Heimleiterin Barbara Janssen betont, dass ihre Kinder- und Jugendhilfeeinrichtung regelmäßig von der Heimaufsicht in Kiel kontrolliert worden sei. Mittlerweile hat das zuständige Landesjugendamt Schleswig-Holstein zwei Häusern der Einrichtung die Betriebserlaubnis entzogen. Als Gründe wurden unzureichendes Fachpersonal und inakzeptable pädagogische Methoden angegeben. Vor Mitte 2014 will das Landesjugendamt allerdings nichts von den Vorgängen mitbekommen haben. Und das obwohl der Kreis Dithmarschen wegen unhaltbarer Zustände bereits seit 2013 keine Mädchen mehr in den Friesenhof geschickt hat und darüber nach eigenen Angaben auch das Landesjungendamt informiert hat. Nun prüft die Staatsanwaltschaft Itzehoe, ob sich Mitarbeiter des "Friesenhofs" strafbar gemacht haben.

Angelina T., Rebecca R., Denise K. und die anderen jungen Frauen müssen noch oft an ihre Zeit im "Friesenhof" denken. Viele haben Alpträume, einige befinden sich in psychologischer Behandlung.

_Bereitgestelltes Material_
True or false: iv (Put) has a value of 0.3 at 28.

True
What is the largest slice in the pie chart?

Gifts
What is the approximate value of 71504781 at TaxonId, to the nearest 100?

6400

---

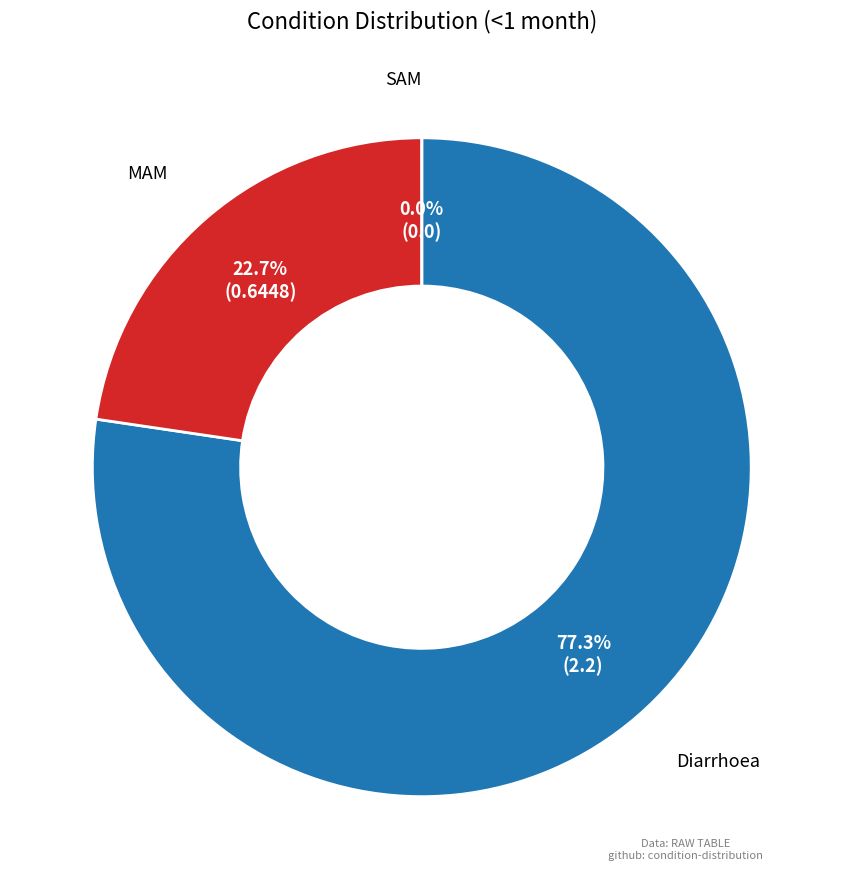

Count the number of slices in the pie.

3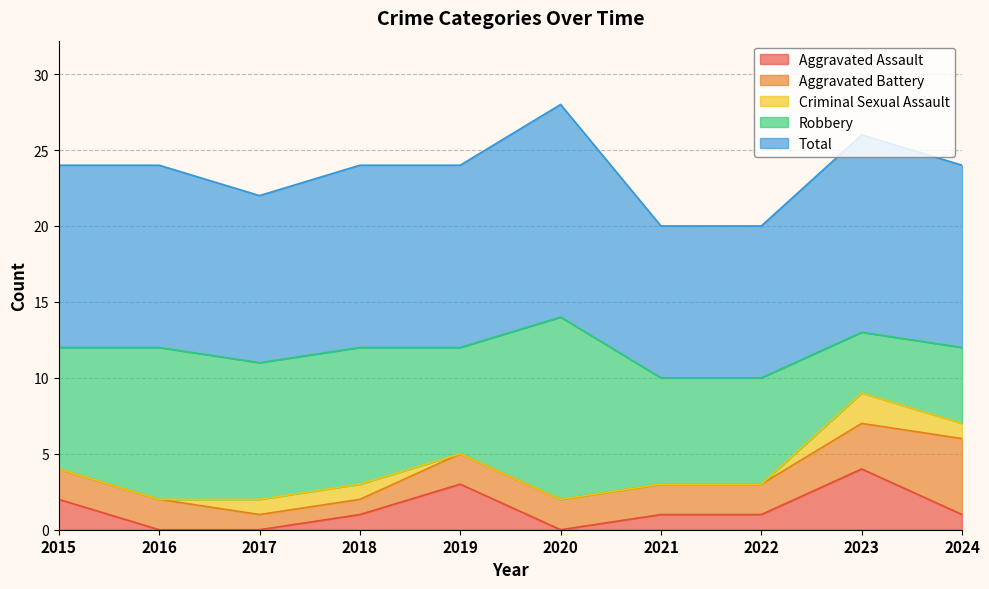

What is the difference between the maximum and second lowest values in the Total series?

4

_Aufgabe 1_
Gib aus dem Textausschnitt über den Friesenhof den Abschnitt von „Heimleiterin Barbara Janssen“ bis „strafbar gemacht haben.“ wortgetreu aus.
_Aufgabe 2_
Nenne alle jungen Frauen, die im Textausschnitt über den Friesenhof mit Namen aufgeführt werden.

_Ergebnis 1_
Heimleiterin Barbara Janssen betont, dass ihre Kinder- und Jugendhilfeeinrichtung regelmäßig von der Heimaufsicht in Kiel kontrolliert worden sei. Mittlerweile hat das zuständige Landesjugendamt Schleswig-Holstein zwei Häusern der Einrichtung die Betriebserlaubnis entzogen. Als Gründe wurden unzureichendes Fachpersonal und inakzeptable pädagogische Methoden angegeben. Vor Mitte 2014 will das Landesjugendamt allerdings nichts von den Vorgängen mitbekommen haben. Und das obwohl der Kreis Dithmarschen wegen unhaltbarer Zustände bereits seit 2013 keine Mädchen mehr in den Friesenhof geschickt hat und darüber nach eigenen Angaben auch das Landesjungendamt informiert hat. Nun prüft die Staatsanwaltschaft Itzehoe, ob sich Mitarbeiter des "Friesenhofs" strafbar gemacht haben.

_Ergebnis 2_
Angelina T., Rebecca R., Denise K.